Vivenciar Ainda Estou Aqui, de Walter Salles, é um compromisso nacional. Creio que as lições relevantes a serem tomadas, para além do gozo estético, é que o terror não é necessariamente claro. Ele se desenvolve com algumas sutilezas, até que o normalizemos, quando ele passa a ser tolerado. Uma vez assim, toma sua forma plena e audaz.
A vida e desaparecimento de Rubens Paiva foi o sumiço das alegrias. Interrompido pela atrocidade peculiar dos terroristas e sanguinários, das ditaduras e do militarismo. Há aspectos que pulsam a realidade. Uma convocação administrativa para averiguação de fatos não justificada, a invasão de um lar e apossamento dos bens privados, sem justificação, vidas e sonhos. A aniquilação das famílias, de maneira a sequestrar suas subjetividades. Valida-se o cinismo como método de averiguação da realidade, a manipulação de haveres e fatos. O castigo físico e psicológico como meio de distração e morbidez. Não pode gostar da Tropicália! Não pode gostar de gente! Não pode guardar coisas em gavetas! Não se pode ser marido, pai e casa! Tudo ronda, naturalmente, o cotidiano atual.
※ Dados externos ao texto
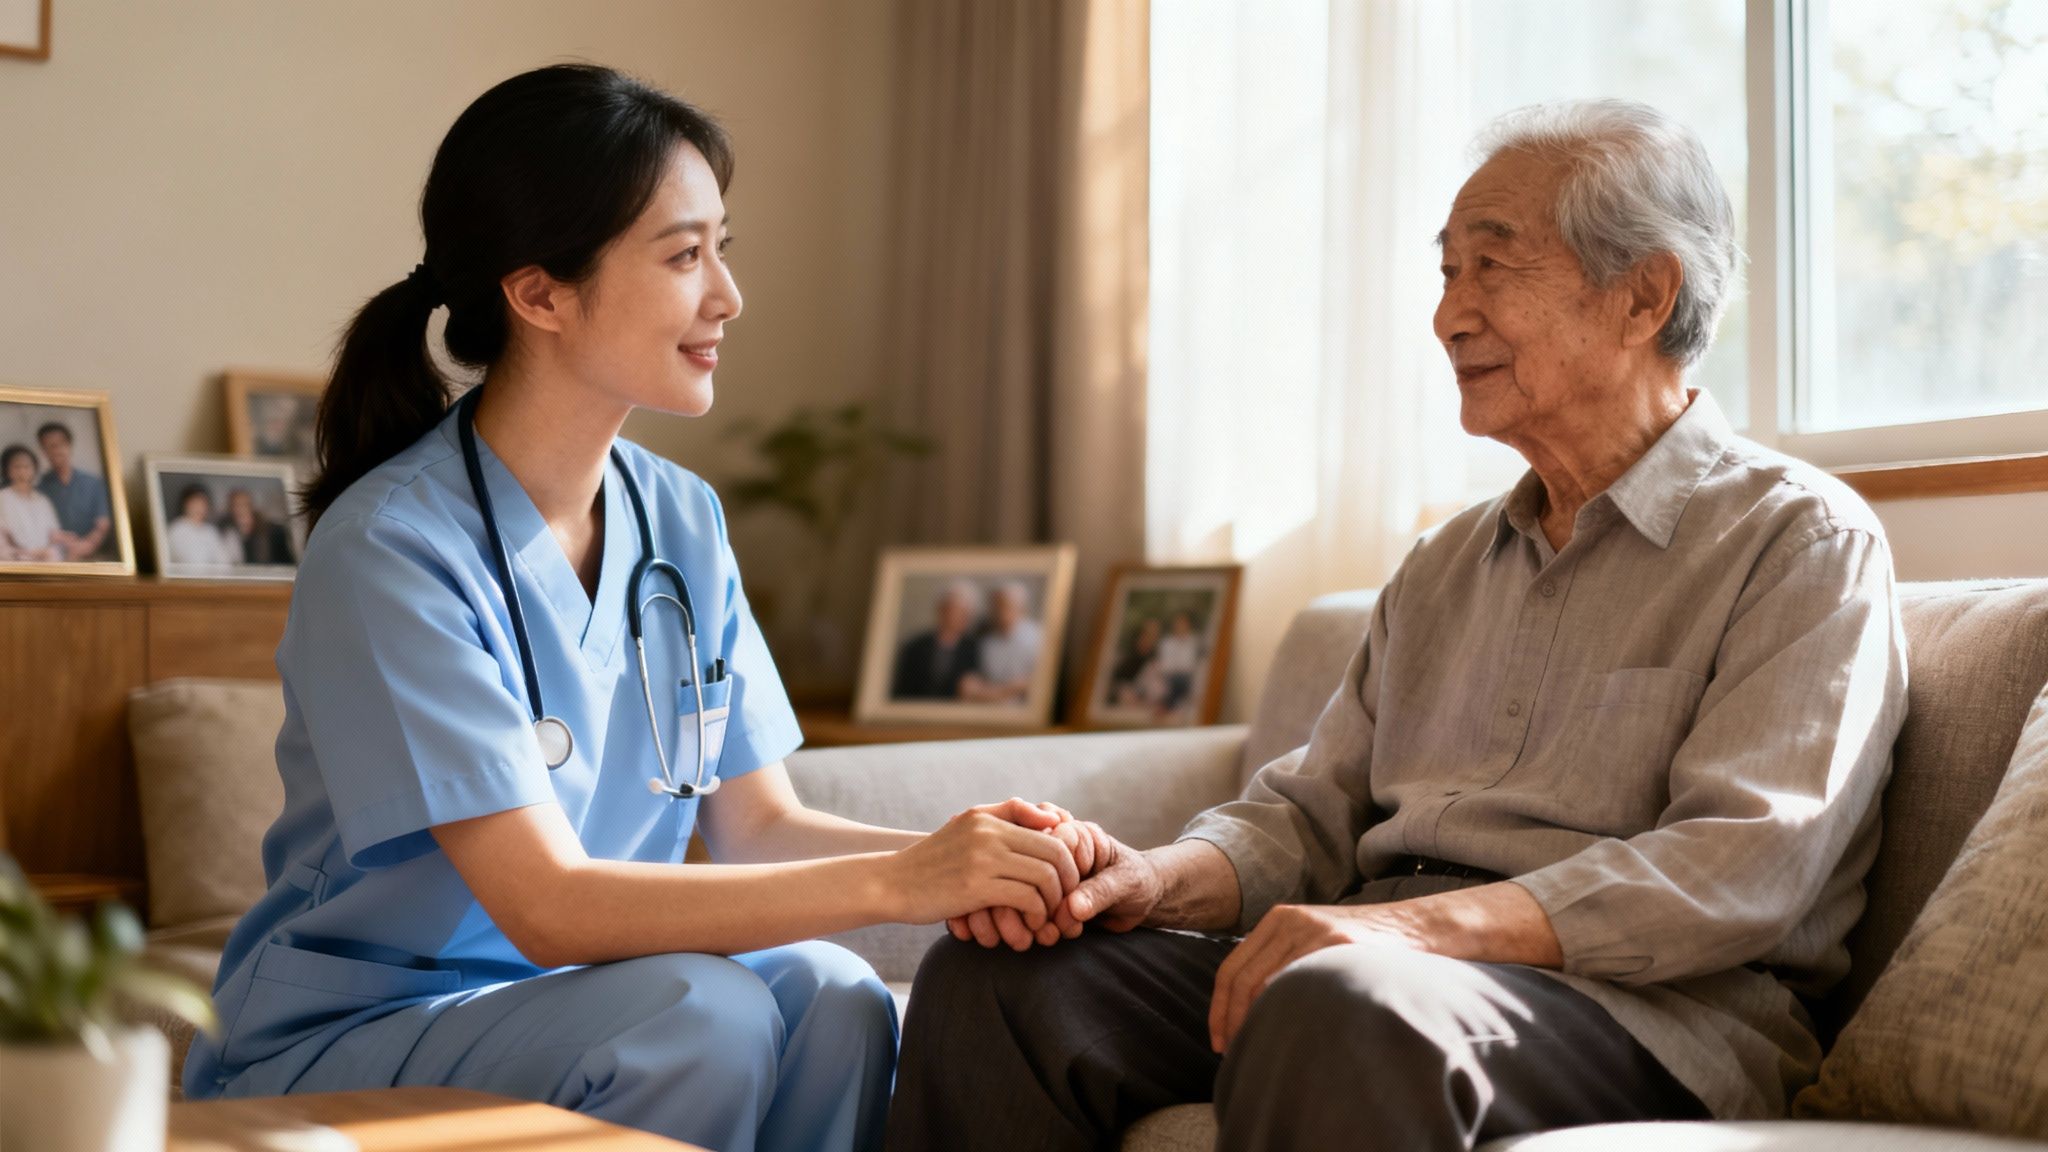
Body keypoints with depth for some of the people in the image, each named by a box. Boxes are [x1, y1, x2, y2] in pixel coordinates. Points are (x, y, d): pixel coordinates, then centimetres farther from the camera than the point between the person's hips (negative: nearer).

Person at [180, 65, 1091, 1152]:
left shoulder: (682, 521, 2)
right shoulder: (390, 549, -20)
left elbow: (756, 826, 2)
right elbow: (549, 906, -26)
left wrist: (953, 856, -19)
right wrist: (896, 881, -31)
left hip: (580, 1007, 6)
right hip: (339, 1047, -5)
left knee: (830, 998, -24)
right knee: (701, 1010, -31)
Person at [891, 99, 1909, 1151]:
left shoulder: (1805, 542, 0)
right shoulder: (1445, 567, 23)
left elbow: (1738, 872, -15)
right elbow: (1312, 811, 19)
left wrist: (1419, 923, -26)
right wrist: (1165, 877, -5)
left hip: (1646, 1010, -6)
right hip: (1382, 960, 6)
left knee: (1345, 1000, -39)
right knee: (998, 974, -15)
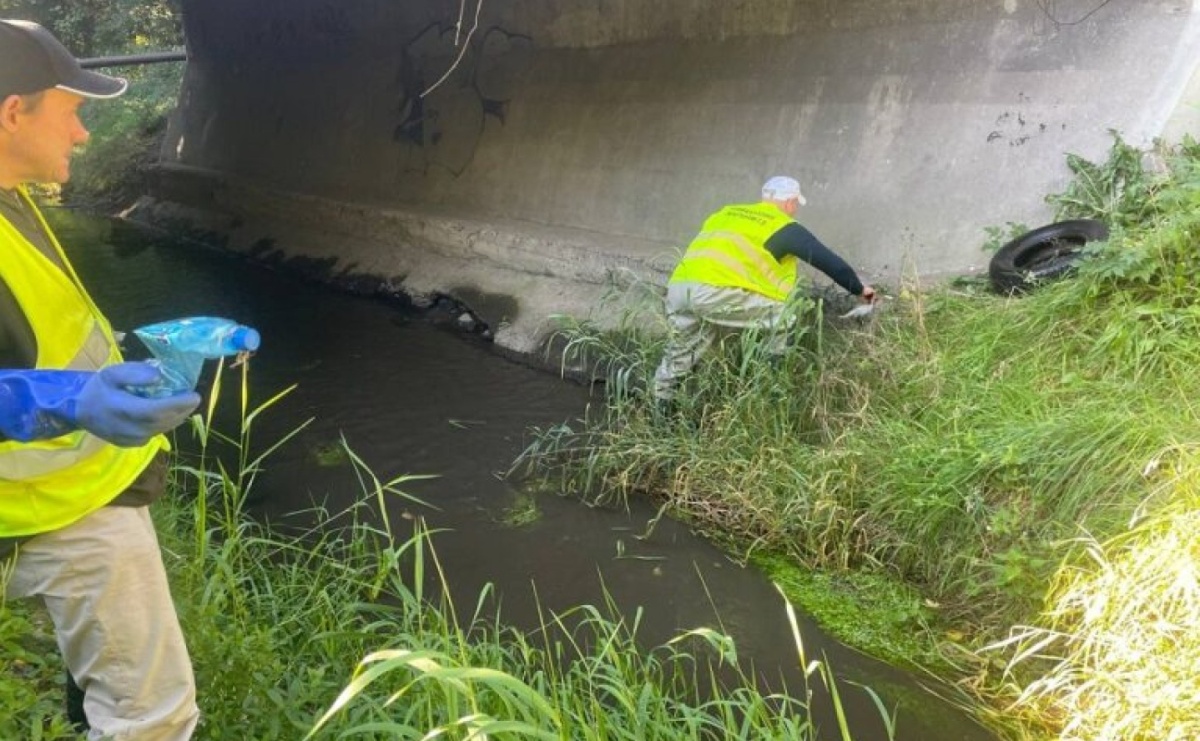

Os detalhes não escapam à tela. A despedida digna do Pimpão (cão de estimação de Marcelo), que teve um corpo abandonado, cuja dignidade se refaz no rito do enterro e a despedida. O mesmo, não houve com Rubens. A irresignação parcial e minoritária do tecido militar, com a tortura (um militar, no filme.
Talvez fosse assim, proporcionalmente, na realidade). Os cantos que até hoje ecoam nas rondas e treinos das forças de segurança, como um convite e preparo à barbárie que se consumará adiante. A espionagem, sobretudo estatal, desautorizada e injustificada. O álbum de reconhecimento fotográfico, utilizado equivocadamente para fins de indicar o autor da ocorrência de crimes, que até hoje dispara injustiças mordazes.
A irradicação da esperança da juventude com a arte e o desenvolvimento intelectual, o desconfortante conforto da ignorância e a difusão de informações manipuladas e falsas. A esperança, hoje esfacelada, na advocacia (há exceções) como meio de concreção de direitos, resistência e proteção dos invisibilizados. A sutileza das convenções econômicas masculinas e, o entrave do acesso ao patrimônio familiar pela mulher.
A sutileza do olhar, a angústia de não sê-lo vivaz, a recalcitrância da ausência. A impossibilidade de driblar a morte pela memória, desconstituída pela incerteza de morte, ou incerteza de vida. O olhar de Eunice (esplendor de Fernanda Montenegro) apagado pelo desaparecimento cognitivo, firme em buscar, o que já não se pode.
Lembrei do olhar do meu avô, com Alzheimer, que apontava o nada, de modo a ilustrar a cena cotidiana. Eu o chamava, ele não vinha, como Rubens. O filme é sobre o desaparecer e, sobretudo, sobre o reaparecimento atual daquilo que atua para fazer sumir, inconsolavelmente.